From the listing below, copy only the lines running from the line that contains "160 Heather Herman" to the line that contains "FEMALE AGE GROUP: 15 TO 19", both included.

== == ==

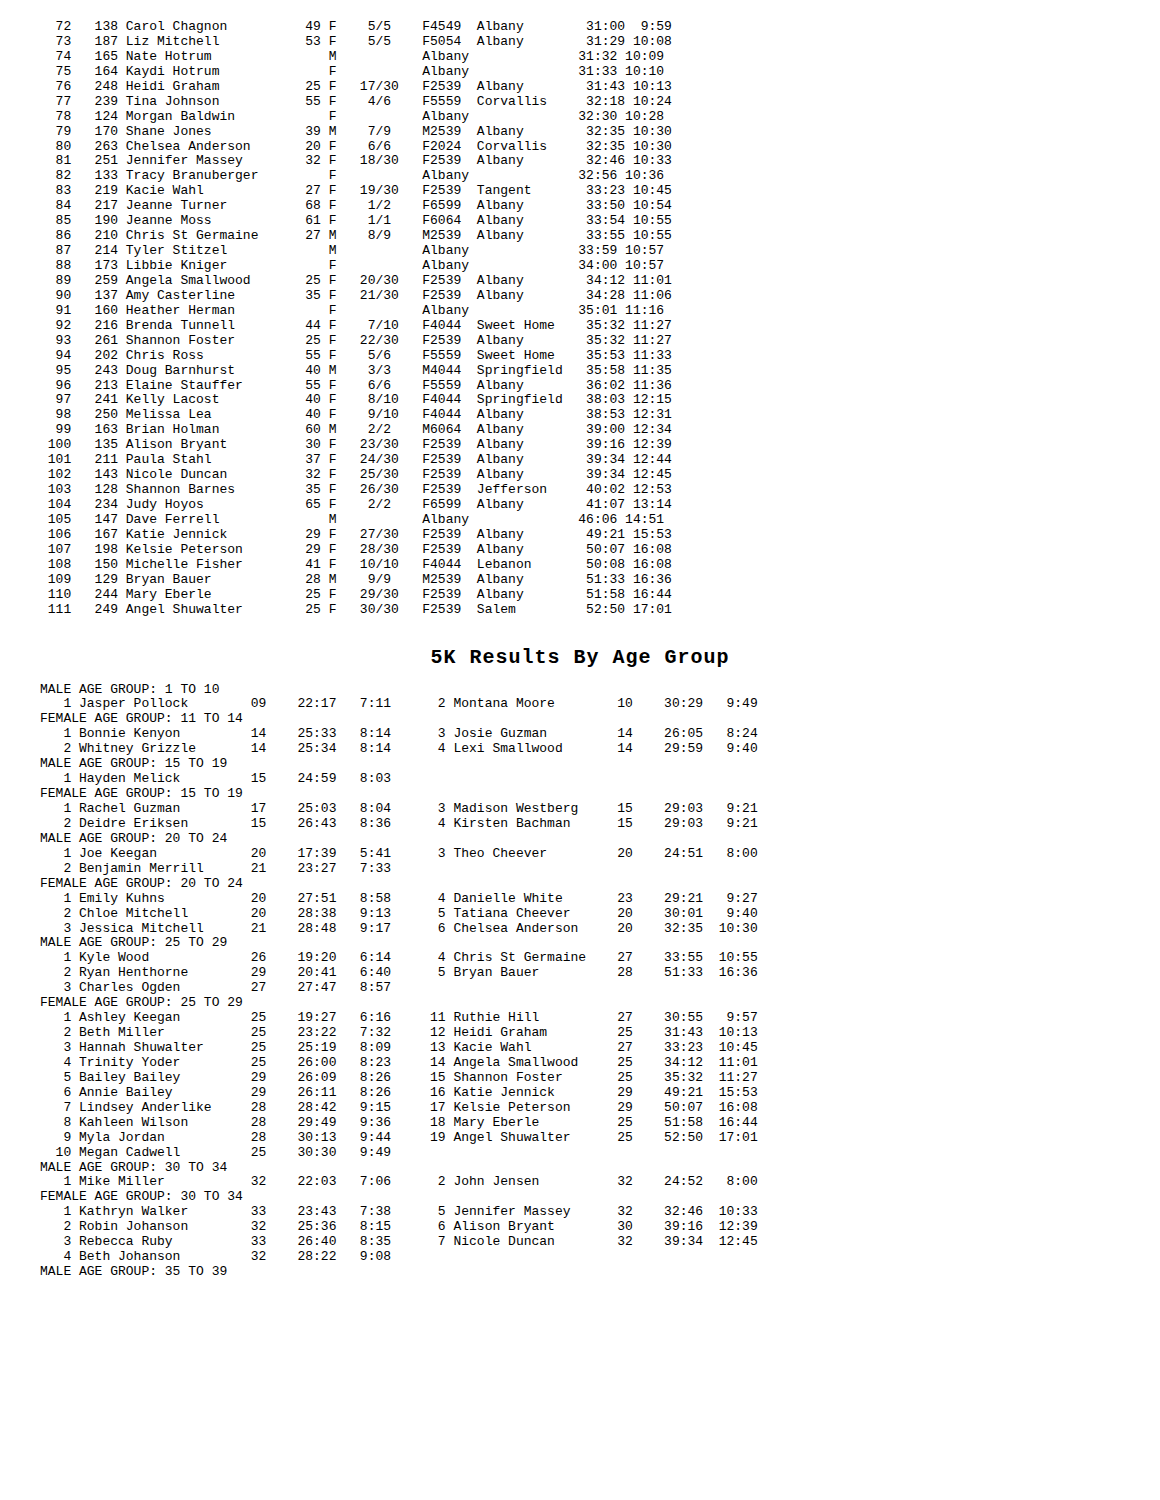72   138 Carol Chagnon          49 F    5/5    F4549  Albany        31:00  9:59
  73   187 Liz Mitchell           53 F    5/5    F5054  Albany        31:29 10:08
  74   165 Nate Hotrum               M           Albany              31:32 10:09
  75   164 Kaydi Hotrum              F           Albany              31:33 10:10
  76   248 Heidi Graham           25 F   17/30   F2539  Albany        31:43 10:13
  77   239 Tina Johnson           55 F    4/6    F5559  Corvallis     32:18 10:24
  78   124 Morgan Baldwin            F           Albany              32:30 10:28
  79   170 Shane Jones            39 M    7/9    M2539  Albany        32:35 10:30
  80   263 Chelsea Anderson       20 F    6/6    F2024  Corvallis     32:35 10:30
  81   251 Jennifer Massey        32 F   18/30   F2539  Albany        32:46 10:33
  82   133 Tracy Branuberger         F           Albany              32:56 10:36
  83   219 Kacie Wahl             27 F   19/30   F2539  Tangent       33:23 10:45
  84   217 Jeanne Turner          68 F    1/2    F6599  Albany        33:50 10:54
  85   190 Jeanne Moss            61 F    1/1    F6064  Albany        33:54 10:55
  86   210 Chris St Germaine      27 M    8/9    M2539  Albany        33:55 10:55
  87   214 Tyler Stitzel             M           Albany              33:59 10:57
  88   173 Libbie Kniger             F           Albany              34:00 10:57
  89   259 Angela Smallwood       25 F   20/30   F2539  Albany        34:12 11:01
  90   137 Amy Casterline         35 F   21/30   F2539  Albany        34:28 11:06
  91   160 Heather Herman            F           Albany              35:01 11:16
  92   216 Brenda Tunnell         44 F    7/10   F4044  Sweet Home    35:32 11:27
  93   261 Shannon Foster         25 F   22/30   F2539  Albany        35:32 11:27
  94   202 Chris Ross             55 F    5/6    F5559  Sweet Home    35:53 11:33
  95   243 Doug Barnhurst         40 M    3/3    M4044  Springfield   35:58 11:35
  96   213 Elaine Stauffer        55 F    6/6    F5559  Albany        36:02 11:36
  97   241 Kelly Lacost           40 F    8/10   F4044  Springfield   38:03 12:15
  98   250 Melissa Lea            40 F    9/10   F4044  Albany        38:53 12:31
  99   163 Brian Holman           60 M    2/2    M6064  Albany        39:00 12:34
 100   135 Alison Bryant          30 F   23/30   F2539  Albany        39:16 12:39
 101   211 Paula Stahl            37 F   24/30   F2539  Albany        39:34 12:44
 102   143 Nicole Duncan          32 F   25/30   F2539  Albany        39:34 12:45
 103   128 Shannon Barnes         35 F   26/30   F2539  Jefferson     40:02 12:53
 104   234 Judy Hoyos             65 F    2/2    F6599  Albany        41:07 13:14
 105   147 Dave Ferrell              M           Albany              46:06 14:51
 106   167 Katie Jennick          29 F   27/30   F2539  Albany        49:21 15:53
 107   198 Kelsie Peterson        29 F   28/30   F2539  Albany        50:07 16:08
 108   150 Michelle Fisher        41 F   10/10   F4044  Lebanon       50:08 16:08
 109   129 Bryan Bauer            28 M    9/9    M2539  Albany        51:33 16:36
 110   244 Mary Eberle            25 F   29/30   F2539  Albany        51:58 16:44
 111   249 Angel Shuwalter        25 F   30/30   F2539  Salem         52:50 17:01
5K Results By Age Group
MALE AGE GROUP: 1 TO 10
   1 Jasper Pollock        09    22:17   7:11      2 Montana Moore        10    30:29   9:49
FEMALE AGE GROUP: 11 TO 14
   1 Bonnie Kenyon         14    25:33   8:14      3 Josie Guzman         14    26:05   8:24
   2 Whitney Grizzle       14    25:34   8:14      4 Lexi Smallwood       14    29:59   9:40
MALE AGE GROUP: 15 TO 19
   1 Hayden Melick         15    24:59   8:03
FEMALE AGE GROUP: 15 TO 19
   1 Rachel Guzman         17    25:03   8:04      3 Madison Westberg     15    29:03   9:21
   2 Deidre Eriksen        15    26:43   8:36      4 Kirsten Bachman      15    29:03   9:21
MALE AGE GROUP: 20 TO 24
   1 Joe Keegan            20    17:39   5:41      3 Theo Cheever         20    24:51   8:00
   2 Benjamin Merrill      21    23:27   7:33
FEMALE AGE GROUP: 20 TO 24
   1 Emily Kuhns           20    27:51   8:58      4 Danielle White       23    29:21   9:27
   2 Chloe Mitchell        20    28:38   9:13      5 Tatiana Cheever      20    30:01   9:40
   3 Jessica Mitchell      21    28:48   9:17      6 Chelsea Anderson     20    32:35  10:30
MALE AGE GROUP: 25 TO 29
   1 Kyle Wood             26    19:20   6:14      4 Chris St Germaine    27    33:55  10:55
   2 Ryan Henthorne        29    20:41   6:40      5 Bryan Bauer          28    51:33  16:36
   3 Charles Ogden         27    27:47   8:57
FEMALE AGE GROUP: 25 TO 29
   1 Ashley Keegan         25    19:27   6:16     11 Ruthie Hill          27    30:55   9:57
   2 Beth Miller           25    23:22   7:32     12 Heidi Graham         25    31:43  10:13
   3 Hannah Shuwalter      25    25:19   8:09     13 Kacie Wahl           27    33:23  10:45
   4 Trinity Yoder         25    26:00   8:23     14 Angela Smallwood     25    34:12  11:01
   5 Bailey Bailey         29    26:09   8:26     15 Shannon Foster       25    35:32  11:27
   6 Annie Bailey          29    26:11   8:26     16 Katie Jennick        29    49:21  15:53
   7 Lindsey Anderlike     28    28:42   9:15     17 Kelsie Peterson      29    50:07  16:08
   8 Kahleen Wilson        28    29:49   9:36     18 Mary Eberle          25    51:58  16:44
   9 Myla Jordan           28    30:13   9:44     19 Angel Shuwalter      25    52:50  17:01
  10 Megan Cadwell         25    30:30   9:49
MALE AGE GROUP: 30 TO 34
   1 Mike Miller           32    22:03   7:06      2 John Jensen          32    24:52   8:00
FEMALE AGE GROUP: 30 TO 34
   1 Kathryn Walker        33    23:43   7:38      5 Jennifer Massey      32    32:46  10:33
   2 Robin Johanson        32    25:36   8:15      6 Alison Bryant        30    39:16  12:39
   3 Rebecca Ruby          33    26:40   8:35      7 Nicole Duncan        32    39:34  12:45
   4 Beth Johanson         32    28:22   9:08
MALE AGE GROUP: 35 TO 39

== == ==

> [SOLVED PROBLEM]
  91   160 Heather Herman            F           Albany              35:01 11:16
  92   216 Brenda Tunnell         44 F    7/10   F4044  Sweet Home    35:32 11:27
  93   261 Shannon Foster         25 F   22/30   F2539  Albany        35:32 11:27
  94   202 Chris Ross             55 F    5/6    F5559  Sweet Home    35:53 11:33
  95   243 Doug Barnhurst         40 M    3/3    M4044  Springfield   35:58 11:35
  96   213 Elaine Stauffer        55 F    6/6    F5559  Albany        36:02 11:36
  97   241 Kelly Lacost           40 F    8/10   F4044  Springfield   38:03 12:15
  98   250 Melissa Lea            40 F    9/10   F4044  Albany        38:53 12:31
  99   163 Brian Holman           60 M    2/2    M6064  Albany        39:00 12:34
 100   135 Alison Bryant          30 F   23/30   F2539  Albany        39:16 12:39
 101   211 Paula Stahl            37 F   24/30   F2539  Albany        39:34 12:44
 102   143 Nicole Duncan          32 F   25/30   F2539  Albany        39:34 12:45
 103   128 Shannon Barnes         35 F   26/30   F2539  Jefferson     40:02 12:53
 104   234 Judy Hoyos             65 F    2/2    F6599  Albany        41:07 13:14
 105   147 Dave Ferrell              M           Albany              46:06 14:51
 106   167 Katie Jennick          29 F   27/30   F2539  Albany        49:21 15:53
 107   198 Kelsie Peterson        29 F   28/30   F2539  Albany        50:07 16:08
 108   150 Michelle Fisher        41 F   10/10   F4044  Lebanon       50:08 16:08
 109   129 Bryan Bauer            28 M    9/9    M2539  Albany        51:33 16:36
 110   244 Mary Eberle            25 F   29/30   F2539  Albany        51:58 16:44
 111   249 Angel Shuwalter        25 F   30/30   F2539  Salem         52:50 17:01
5K Results By Age Group
MALE AGE GROUP: 1 TO 10
   1 Jasper Pollock        09    22:17   7:11      2 Montana Moore        10    30:29   9:49
FEMALE AGE GROUP: 11 TO 14
   1 Bonnie Kenyon         14    25:33   8:14      3 Josie Guzman         14    26:05   8:24
   2 Whitney Grizzle       14    25:34   8:14      4 Lexi Smallwood       14    29:59   9:40
MALE AGE GROUP: 15 TO 19
   1 Hayden Melick         15    24:59   8:03
FEMALE AGE GROUP: 15 TO 19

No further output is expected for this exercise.